Paul was born and raised a Jew. He grew up under the Law. As he matured he became a student of the Law, rising to the office of Pharisee. In that part of his life, as Saul, he was very zealous for the Law. Saul was a very devout and strict follower of every letter of every law. He understands being a rule follower. Maybe you are a ruler-follower. Most of the time, I am too.
But then Saul met one of the authors of the Law. In a life-transforming encounter, Saul met the resurrected Christ. In Christ Paul learned that, yes, the law is good – unless it trumps love or mercy or grace or forgiveness or… This was hard for Jews to understand. It was hard for most non-Jews to understand. For devout Jews, it was law, law, law. Healing on the Sabbath? No! Eating with sinners so that they could know grace? Absolutely not!

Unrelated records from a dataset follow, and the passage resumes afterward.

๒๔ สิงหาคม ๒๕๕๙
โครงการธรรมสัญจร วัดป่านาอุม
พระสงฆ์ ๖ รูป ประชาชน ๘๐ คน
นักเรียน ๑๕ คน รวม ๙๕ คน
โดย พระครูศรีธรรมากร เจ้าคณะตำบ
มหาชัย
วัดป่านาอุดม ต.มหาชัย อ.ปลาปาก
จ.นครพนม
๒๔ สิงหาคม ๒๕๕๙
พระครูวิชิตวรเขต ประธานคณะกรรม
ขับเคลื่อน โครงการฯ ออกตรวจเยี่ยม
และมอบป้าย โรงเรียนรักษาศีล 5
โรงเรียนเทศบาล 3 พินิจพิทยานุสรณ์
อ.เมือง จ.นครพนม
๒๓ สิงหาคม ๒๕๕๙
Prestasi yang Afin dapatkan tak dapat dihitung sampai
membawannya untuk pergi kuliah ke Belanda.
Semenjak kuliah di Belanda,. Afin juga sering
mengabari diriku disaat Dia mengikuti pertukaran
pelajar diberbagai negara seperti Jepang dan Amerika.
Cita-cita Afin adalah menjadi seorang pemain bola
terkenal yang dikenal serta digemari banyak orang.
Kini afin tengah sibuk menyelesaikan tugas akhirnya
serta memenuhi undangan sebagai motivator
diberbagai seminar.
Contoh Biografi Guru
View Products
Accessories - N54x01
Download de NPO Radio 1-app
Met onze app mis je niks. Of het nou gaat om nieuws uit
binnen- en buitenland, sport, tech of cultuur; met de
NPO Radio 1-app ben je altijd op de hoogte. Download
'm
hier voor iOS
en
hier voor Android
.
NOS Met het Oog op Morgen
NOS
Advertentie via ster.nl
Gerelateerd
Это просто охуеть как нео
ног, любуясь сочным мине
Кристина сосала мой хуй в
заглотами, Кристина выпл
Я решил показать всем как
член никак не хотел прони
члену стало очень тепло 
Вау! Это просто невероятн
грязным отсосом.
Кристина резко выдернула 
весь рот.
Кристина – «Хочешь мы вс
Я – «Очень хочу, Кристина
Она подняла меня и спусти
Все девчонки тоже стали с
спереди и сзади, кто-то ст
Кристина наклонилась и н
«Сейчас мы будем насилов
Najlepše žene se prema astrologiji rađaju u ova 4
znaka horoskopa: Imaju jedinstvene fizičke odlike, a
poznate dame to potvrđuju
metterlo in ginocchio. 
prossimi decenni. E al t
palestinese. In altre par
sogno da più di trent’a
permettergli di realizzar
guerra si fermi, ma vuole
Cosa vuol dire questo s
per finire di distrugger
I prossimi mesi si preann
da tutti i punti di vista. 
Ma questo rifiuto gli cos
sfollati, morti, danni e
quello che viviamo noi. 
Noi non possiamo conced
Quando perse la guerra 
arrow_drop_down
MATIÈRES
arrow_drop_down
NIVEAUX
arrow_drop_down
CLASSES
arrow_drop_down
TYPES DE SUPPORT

To show that the Law is not necessary for righteousness or salvation, Paul points back to one of the greats of the Jewish faith: to Abraham. As one of the most revered patriarchs, Abraham lived before the Law was given. His faith was based upon a trust in God. His righteousness was from his obedience to God’s voice. Paul is saying to the Jews and to us that following the Law is not the only way to God. The Law, in and of itself, is a good thing, yes. But simply following a set of rules is not a guarantee of salvation. Love and grace and mercy and forgiveness must first flow from the heart – from the heart of God and from our heart. May it be so.
Prayer: Lord God, even as we seek to understand and follow and apply the Law, help us more so to understand the life and example of Jesus. He demonstrated when love, mercy… needed to trump the Law. Help us to understand and practice this “law” of Christ. Amen.